* TASK INSTRUCTIONS:
Transcribe the records that follow, keeping every word as it stands.
========
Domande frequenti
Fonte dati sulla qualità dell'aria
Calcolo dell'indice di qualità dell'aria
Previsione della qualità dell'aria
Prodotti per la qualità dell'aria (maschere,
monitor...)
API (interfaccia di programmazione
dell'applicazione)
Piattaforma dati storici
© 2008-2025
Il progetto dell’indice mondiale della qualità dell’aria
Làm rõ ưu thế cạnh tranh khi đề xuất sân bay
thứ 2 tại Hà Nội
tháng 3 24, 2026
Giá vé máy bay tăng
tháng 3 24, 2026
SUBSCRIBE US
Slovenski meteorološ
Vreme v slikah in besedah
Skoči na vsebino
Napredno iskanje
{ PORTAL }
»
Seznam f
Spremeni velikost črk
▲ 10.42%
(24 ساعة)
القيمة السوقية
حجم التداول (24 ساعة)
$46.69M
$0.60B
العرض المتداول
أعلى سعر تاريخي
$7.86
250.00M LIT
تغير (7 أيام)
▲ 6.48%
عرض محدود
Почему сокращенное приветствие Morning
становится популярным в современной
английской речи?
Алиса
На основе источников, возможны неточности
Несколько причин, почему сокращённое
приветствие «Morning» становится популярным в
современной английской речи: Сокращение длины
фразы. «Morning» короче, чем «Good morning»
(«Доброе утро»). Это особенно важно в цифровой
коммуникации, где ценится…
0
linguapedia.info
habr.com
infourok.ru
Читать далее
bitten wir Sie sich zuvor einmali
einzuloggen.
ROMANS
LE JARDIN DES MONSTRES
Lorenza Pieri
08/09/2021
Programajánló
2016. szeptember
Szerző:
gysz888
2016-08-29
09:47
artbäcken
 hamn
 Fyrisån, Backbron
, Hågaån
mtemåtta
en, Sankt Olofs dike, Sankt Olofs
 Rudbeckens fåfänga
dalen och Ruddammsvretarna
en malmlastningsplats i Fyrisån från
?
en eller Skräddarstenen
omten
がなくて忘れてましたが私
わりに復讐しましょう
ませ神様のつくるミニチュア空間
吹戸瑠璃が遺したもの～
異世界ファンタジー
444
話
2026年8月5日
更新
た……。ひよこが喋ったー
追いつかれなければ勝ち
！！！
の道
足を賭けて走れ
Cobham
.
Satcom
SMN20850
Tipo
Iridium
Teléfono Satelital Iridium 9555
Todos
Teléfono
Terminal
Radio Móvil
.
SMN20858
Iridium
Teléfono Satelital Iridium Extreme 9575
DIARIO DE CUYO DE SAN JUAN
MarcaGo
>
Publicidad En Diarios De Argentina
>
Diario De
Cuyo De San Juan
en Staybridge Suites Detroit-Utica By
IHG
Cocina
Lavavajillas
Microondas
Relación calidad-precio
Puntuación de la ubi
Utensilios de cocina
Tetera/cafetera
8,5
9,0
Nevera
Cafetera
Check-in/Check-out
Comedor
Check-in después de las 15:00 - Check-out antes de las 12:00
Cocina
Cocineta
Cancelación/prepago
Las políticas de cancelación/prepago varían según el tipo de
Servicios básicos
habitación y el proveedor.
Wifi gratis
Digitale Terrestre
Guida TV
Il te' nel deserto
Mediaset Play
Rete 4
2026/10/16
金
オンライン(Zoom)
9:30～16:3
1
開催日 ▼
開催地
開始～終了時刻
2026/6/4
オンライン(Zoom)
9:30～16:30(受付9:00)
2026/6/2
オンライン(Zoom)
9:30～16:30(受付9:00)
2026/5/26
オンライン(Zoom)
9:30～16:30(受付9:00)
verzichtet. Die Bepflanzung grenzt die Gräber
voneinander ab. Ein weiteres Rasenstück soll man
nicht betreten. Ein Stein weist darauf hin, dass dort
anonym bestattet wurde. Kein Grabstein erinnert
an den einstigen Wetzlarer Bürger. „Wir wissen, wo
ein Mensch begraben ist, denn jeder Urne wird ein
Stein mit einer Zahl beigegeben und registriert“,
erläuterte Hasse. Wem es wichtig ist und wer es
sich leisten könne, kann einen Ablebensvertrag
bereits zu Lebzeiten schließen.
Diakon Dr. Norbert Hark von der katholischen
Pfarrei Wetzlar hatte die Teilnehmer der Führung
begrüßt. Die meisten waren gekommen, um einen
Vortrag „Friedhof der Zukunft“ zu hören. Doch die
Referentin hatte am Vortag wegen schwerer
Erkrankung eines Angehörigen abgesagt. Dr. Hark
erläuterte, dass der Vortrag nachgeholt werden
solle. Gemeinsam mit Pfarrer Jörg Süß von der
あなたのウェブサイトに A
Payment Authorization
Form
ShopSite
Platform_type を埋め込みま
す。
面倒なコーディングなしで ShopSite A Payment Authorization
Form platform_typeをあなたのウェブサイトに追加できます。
========
* EXERCISE RESPONSE:
Domande frequenti
Fonte dati sulla qualità dell'aria
Calcolo dell'indice di qualità dell'aria
Previsione della qualità dell'aria
Prodotti per la qualità dell'aria (maschere,
monitor...)
API (interfaccia di programmazione
dell'applicazione)
Piattaforma dati storici
© 2008-2025
Il progetto dell’indice mondiale della qualità dell’aria
Làm rõ ưu thế cạnh tranh khi đề xuất sân bay
thứ 2 tại Hà Nội
tháng 3 24, 2026
Giá vé máy bay tăng
tháng 3 24, 2026
SUBSCRIBE US
Slovenski meteorološ
Vreme v slikah in besedah
Skoči na vsebino
Napredno iskanje
{ PORTAL }
»
Seznam f
Spremeni velikost črk
▲ 10.42%
(24 ساعة)
القيمة السوقية
حجم التداول (24 ساعة)
$46.69M
$0.60B
العرض المتداول
أعلى سعر تاريخي
$7.86
250.00M LIT
تغير (7 أيام)
▲ 6.48%
عرض محدود
Почему сокращенное приветствие Morning
становится популярным в современной
английской речи?
Алиса
На основе источников, возможны неточности
Несколько причин, почему сокращённое
приветствие «Morning» становится популярным в
современной английской речи: Сокращение длины
фразы. «Morning» короче, чем «Good morning»
(«Доброе утро»). Это особенно важно в цифровой
коммуникации, где ценится…
0
linguapedia.info
habr.com
infourok.ru
Читать далее
bitten wir Sie sich zuvor einmali
einzuloggen.
ROMANS
LE JARDIN DES MONSTRES
Lorenza Pieri
08/09/2021
Programajánló
2016. szeptember
Szerző:
gysz888
2016-08-29
09:47
artbäcken
 hamn
 Fyrisån, Backbron
, Hågaån
mtemåtta
en, Sankt Olofs dike, Sankt Olofs
 Rudbeckens fåfänga
dalen och Ruddammsvretarna
en malmlastningsplats i Fyrisån från
?
en eller Skräddarstenen
omten
がなくて忘れてましたが私
わりに復讐しましょう
ませ神様のつくるミニチュア空間
吹戸瑠璃が遺したもの～
異世界ファンタジー
444
話
2026年8月5日
更新
た……。ひよこが喋ったー
追いつかれなければ勝ち
！！！
の道
足を賭けて走れ
Cobham
.
Satcom
SMN20850
Tipo
Iridium
Teléfono Satelital Iridium 9555
Todos
Teléfono
Terminal
Radio Móvil
.
SMN20858
Iridium
Teléfono Satelital Iridium Extreme 9575
DIARIO DE CUYO DE SAN JUAN
MarcaGo
>
Publicidad En Diarios De Argentina
>
Diario De
Cuyo De San Juan
en Staybridge Suites Detroit-Utica By
IHG
Cocina
Lavavajillas
Microondas
Relación calidad-precio
Puntuación de la ubi
Utensilios de cocina
Tetera/cafetera
8,5
9,0
Nevera
Cafetera
Check-in/Check-out
Comedor
Check-in después de las 15:00 - Check-out antes de las 12:00
Cocina
Cocineta
Cancelación/prepago
Las políticas de cancelación/prepago varían según el tipo de
Servicios básicos
habitación y el proveedor.
Wifi gratis
Digitale Terrestre
Guida TV
Il te' nel deserto
Mediaset Play
Rete 4
2026/10/16
金
オンライン(Zoom)
9:30～16:3
1
開催日 ▼
開催地
開始～終了時刻
2026/6/4
オンライン(Zoom)
9:30～16:30(受付9:00)
2026/6/2
オンライン(Zoom)
9:30～16:30(受付9:00)
2026/5/26
オンライン(Zoom)
9:30～16:30(受付9:00)
verzichtet. Die Bepflanzung grenzt die Gräber
voneinander ab. Ein weiteres Rasenstück soll man
nicht betreten. Ein Stein weist darauf hin, dass dort
anonym bestattet wurde. Kein Grabstein erinnert
an den einstigen Wetzlarer Bürger. „Wir wissen, wo
ein Mensch begraben ist, denn jeder Urne wird ein
Stein mit einer Zahl beigegeben und registriert“,
erläuterte Hasse. Wem es wichtig ist und wer es
sich leisten könne, kann einen Ablebensvertrag
bereits zu Lebzeiten schließen.
Diakon Dr. Norbert Hark von der katholischen
Pfarrei Wetzlar hatte die Teilnehmer der Führung
begrüßt. Die meisten waren gekommen, um einen
Vortrag „Friedhof der Zukunft“ zu hören. Doch die
Referentin hatte am Vortag wegen schwerer
Erkrankung eines Angehörigen abgesagt. Dr. Hark
erläuterte, dass der Vortrag nachgeholt werden
solle. Gemeinsam mit Pfarrer Jörg Süß von der
あなたのウェブサイトに A
Payment Authorization
Form
ShopSite
Platform_type を埋め込みま
す。
面倒なコーディングなしで ShopSite A Payment Authorization
Form platform_typeをあなたのウェブサイトに追加できます。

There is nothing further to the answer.